Neto = w5 * Acth1 + w6 * Acth2 + b2
Acto = Sigmoid(Neto2)
Sigmoid is the logistic function to squash the output –> 1 / (1 + exp (-x))

Neth1 = .30 * .10 + .40 * .20 + .15
Acth1 = Sigmoid(.26)
Acth1 = .5646363

Neth2 = .50 * .10 + .60 * .20 + .15
Acth2 = Sigmoid(.32)
Acth2 = .5793242

Neto = .70 * .5646363 + .80 * .5793242 + .25
Acto = Sigmoid(1.1087048)
Acto = .7518875 (vs 1.00 target)

Fase II: Computing the Cost

I will be using the popular squared error function for calculating the Total Cost.

Etotal = .5 * (target — output)**2
Etotal = .5 * (1 — .7518875)**2
Etotal = .0307798

Fase III: Backpropagation for Output Layer

We use partial derivatives of Total Error with respect to each weight in order to know how much a change in each weight affects the Total Error.

∂Etotal/∂w5 = ∂Etotal/∂Acto * ∂Acto/∂Neto * ∂Neto/∂w5 –chain rule

∂Etotal/∂Acto = .5 * 2 * (target — output) * -1
∂Etotal/∂Acto = .5 * 2 * (1 — .7518875) * -1
∂Etotal/∂Acto = — .24811243085

∂Acto/∂Neto = output * (1 — output)
∂Acto/∂Neto = .7518875 * (1 — .7518875)
∂Acto/∂Neto = .1865526

∂Neto/∂w5 = Acth1
∂Neto/∂w5 = .5646363
∂Etotal/∂w5 = -.2481124 * .1865526 * .5646363
∂Etotal/∂w5 = -.0261347

In order to decrease the error we need to subtract this value from the current weight multiplied by some learning rate which I will set to 0.5.

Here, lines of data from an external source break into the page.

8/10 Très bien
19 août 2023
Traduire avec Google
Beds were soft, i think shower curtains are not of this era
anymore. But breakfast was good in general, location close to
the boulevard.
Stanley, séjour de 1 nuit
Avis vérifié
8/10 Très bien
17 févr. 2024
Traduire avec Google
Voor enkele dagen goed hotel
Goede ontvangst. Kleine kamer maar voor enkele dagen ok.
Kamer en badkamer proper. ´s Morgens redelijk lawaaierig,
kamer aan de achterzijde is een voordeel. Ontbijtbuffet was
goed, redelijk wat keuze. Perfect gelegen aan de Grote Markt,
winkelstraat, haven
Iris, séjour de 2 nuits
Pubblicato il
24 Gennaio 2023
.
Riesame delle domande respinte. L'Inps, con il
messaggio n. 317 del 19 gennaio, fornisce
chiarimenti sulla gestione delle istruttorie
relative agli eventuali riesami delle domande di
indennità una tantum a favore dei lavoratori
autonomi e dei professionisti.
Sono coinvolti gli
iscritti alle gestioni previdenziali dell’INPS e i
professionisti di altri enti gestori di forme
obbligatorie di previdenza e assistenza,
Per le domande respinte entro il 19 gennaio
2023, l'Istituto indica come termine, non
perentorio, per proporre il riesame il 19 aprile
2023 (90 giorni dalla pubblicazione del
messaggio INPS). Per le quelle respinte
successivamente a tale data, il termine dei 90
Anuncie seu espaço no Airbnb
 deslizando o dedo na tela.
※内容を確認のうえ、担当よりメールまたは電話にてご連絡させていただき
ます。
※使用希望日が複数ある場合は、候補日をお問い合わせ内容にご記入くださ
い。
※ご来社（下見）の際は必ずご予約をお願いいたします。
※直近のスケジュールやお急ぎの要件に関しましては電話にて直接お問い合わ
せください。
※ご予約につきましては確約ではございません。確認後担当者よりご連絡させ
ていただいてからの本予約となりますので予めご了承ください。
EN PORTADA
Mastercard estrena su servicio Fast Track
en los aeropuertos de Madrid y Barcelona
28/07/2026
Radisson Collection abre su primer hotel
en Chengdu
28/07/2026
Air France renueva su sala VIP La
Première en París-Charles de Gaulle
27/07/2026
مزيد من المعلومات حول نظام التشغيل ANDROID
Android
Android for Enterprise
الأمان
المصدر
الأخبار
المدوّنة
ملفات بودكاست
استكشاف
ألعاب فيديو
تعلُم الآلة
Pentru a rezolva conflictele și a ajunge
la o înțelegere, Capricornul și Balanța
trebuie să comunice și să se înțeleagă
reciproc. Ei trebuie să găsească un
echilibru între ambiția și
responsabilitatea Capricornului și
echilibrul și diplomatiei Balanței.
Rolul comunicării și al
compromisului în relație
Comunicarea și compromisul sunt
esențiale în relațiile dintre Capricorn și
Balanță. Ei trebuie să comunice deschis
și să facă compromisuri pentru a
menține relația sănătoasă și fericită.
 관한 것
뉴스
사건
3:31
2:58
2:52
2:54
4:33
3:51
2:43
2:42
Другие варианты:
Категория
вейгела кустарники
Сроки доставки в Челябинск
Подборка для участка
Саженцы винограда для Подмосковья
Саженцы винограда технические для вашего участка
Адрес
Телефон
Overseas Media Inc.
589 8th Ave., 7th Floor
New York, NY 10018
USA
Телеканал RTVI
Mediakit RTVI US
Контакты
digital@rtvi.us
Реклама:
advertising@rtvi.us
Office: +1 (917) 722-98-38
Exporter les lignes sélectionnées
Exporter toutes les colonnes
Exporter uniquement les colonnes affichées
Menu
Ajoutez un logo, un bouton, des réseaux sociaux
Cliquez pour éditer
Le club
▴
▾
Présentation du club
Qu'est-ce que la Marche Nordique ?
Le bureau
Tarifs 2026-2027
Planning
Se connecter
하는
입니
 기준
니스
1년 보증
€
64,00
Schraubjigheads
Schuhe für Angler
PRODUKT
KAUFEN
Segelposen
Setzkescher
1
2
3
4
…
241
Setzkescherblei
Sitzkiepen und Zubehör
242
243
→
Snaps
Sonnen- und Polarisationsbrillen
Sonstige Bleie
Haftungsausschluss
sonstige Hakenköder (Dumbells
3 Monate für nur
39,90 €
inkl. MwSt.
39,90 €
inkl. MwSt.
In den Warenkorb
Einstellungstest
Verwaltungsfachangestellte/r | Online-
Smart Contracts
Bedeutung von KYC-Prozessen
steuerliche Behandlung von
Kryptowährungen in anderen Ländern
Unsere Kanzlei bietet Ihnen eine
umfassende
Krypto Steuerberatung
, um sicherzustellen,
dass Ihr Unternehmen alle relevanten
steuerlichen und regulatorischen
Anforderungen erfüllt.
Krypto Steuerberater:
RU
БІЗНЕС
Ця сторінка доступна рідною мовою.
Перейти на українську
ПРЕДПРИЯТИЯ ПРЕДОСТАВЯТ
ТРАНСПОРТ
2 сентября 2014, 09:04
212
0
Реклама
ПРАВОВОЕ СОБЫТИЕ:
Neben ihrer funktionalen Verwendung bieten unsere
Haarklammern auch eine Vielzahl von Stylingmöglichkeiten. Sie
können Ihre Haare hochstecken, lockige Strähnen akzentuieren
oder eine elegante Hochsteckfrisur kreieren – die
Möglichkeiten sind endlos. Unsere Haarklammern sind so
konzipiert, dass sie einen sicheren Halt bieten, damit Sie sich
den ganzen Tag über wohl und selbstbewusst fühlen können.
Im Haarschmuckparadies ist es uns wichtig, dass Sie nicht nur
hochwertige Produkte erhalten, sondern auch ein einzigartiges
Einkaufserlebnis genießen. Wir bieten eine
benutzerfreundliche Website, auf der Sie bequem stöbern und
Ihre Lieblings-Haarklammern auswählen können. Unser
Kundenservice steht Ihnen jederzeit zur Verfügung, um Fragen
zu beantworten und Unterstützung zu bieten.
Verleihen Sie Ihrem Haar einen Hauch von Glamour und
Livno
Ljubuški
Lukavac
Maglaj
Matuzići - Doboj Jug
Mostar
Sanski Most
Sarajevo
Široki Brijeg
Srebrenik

w5+ = w5 — α * ∂Etotal/∂w5
w5+ = .70 — .5 * -.0261347
w5+ = .7130673

Repeating this process we get the new weight w6:

w6+ = .8134073

Fase IV: Backpropagation for Hidden Layer

∂Etotal/∂w1 = ∂Etotal/∂Acth1 * ∂Acth1/∂Neth1 * ∂Neth1/∂w1 –chain rule

∂Etotal/∂Acth1 = ∂Etotal/∂Neto * ∂Neto/∂Acth1
∂Etotal/∂Neto = ∂Etotal/∂Acto * ∂Acto/∂Neto
∂Etotal/∂Neto = — .2481124 * .1865526
∂Etotal/∂Neto = — .0462869
∂Etotal/∂Acth1 = — .0462869 * ∂Neto/∂Acth1
∂Etotal/∂Acth1 = — .0462869 * w5
∂Etotal/∂Acth1 = — .0462869 * .70
∂Etotal/∂Acth1 = — .0324002

∂Acth1/∂Neth1 = Acth1 * (1- Acth1)
∂Acth1/∂Neth1 = .5646363 * (1- .5646363)
∂Acth1/∂Neth1 = .2458221

∂Neth1/∂w1 = x1
∂Neth1/∂w1 = .10

∂Etotal/∂w1 = — .0324002 * .2458221 * .10
∂Etotal/∂w1 = — .0007964

w1+ = w1 — α * ∂Etotal/∂w1
w1+ = .30 — .5 * — .0007964
w1+ = .3003982

Repeating this process we get the new weights w2, w3 and w4:

w2+ = .4007964
w3+ = .5004512
w4+ = .6009024

Now it's time to go back to Fase I and compute our new output and new total error using the new weights:

Acto = .7547169 (vs 1.00 target)
Etotal = .0300818

You might think this is not a big change, but by repeating this 5.000 times you will get the following results:

Acto = .9830802 (vs 1.00 target)
Etotal = .0001431

Neural networks are no longer a mystery!